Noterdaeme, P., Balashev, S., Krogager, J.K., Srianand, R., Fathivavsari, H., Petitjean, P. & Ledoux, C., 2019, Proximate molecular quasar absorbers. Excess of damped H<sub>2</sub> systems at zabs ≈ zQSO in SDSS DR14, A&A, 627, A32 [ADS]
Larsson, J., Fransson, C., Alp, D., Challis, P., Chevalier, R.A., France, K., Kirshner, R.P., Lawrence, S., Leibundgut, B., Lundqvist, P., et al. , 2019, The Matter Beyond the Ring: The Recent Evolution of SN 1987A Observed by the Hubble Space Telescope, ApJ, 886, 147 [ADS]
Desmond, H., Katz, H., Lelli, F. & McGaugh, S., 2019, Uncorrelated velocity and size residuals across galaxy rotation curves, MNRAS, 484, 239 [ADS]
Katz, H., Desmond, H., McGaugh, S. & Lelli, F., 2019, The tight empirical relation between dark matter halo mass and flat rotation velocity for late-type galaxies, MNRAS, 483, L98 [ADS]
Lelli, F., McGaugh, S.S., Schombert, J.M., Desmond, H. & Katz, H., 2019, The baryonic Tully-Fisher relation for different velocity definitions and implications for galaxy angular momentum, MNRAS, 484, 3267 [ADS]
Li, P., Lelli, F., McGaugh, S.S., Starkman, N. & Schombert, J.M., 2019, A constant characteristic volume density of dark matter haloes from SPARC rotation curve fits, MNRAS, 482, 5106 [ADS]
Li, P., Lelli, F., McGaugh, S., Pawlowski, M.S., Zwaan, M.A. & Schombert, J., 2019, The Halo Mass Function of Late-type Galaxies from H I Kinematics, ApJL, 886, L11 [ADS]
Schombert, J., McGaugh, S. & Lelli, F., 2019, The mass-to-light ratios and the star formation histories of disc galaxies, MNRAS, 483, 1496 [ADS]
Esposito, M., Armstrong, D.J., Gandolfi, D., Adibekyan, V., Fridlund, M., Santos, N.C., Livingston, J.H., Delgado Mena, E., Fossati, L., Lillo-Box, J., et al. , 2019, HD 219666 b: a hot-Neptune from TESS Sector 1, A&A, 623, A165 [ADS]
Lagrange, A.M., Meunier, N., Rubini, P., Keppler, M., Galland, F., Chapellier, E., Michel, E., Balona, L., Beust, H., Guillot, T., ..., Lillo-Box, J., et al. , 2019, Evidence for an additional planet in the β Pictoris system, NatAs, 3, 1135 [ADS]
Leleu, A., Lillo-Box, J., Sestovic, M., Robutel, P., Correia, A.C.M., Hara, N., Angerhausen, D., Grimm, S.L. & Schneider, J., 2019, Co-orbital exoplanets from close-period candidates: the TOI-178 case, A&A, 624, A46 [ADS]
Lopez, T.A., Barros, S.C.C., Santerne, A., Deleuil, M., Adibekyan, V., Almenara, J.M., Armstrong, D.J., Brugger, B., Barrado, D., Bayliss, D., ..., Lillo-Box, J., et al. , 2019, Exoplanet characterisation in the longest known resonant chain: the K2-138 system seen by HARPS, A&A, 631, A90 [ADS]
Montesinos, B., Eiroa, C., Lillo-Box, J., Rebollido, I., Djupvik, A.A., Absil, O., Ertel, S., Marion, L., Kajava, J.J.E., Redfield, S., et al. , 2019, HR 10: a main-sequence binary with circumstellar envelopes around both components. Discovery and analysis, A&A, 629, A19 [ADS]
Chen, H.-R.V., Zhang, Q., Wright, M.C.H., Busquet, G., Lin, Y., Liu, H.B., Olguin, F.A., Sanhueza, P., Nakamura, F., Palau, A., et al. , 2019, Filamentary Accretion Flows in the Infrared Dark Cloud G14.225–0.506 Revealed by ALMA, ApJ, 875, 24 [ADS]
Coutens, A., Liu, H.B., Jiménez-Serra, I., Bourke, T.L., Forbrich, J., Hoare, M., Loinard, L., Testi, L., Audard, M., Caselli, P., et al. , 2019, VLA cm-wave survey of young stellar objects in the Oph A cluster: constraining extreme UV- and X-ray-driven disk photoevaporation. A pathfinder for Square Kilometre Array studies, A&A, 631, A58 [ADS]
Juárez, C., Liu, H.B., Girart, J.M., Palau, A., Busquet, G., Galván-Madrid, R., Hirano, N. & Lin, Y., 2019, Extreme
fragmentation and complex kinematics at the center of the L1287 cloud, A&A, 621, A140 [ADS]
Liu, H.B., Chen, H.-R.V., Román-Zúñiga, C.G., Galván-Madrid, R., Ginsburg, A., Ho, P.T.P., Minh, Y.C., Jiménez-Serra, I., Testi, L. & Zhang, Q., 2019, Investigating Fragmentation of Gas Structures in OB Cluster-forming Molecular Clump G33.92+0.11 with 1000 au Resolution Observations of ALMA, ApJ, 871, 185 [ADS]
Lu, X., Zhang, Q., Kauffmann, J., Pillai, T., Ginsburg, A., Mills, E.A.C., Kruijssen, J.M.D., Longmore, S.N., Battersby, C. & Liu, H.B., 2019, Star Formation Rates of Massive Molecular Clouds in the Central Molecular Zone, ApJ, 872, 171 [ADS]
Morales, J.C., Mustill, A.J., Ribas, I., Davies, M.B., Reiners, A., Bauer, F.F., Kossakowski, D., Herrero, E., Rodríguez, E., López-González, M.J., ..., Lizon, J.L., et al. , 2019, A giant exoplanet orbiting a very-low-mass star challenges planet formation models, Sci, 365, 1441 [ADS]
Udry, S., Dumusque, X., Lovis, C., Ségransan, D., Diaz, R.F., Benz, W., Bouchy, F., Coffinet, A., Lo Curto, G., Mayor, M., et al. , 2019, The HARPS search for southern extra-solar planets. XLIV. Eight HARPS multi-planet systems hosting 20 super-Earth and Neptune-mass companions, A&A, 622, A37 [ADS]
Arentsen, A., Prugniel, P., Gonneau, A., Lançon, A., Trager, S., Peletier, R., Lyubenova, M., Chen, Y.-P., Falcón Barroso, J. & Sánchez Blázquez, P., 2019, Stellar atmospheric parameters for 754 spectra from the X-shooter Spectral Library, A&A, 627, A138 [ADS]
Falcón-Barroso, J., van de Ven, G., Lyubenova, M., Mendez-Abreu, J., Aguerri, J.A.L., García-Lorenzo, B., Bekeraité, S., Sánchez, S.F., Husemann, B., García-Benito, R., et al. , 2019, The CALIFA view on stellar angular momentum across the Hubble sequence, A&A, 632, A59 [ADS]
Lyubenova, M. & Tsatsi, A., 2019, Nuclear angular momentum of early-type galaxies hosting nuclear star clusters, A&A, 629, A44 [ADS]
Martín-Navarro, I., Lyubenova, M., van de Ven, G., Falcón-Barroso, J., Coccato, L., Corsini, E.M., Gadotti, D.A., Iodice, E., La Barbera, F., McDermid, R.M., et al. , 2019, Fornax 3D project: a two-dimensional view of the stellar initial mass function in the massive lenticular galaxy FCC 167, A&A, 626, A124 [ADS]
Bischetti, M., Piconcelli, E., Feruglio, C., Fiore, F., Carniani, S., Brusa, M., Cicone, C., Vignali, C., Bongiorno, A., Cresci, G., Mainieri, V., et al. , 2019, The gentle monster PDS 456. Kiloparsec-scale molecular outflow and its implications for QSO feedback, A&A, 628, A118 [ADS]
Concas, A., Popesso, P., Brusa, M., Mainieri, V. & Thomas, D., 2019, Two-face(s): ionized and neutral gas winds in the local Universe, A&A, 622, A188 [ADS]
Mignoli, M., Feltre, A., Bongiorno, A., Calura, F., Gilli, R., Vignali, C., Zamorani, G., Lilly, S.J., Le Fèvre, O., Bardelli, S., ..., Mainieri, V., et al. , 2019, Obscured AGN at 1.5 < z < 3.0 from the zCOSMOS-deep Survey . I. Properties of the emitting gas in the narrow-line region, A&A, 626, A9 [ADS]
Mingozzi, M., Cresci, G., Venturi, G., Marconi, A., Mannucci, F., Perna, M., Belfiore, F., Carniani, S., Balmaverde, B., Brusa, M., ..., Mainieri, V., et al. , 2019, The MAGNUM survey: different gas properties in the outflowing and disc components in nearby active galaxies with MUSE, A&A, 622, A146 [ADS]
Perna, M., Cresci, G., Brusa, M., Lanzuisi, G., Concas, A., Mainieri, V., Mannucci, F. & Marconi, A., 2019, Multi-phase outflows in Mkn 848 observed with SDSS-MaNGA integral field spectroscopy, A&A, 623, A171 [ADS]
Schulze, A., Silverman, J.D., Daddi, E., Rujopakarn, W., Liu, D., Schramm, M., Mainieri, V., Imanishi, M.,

········

#### Activity
All lines of the records above that contain the word "Hubble" are to be copied out.

#### Answer
Larsson, J., Fransson, C., Alp, D., Challis, P., Chevalier, R.A., France, K., Kirshner, R.P., Lawrence, S., Leibundgut, B., Lundqvist, P., et al. , 2019, The Matter Beyond the Ring: The Recent Evolution of SN 1987A Observed by the Hubble Space Telescope, ApJ, 886, 147 [ADS]
Falcón-Barroso, J., van de Ven, G., Lyubenova, M., Mendez-Abreu, J., Aguerri, J.A.L., García-Lorenzo, B., Bekeraité, S., Sánchez, S.F., Husemann, B., García-Benito, R., et al. , 2019, The CALIFA view on stellar angular momentum across the Hubble sequence, A&A, 632, A59 [ADS]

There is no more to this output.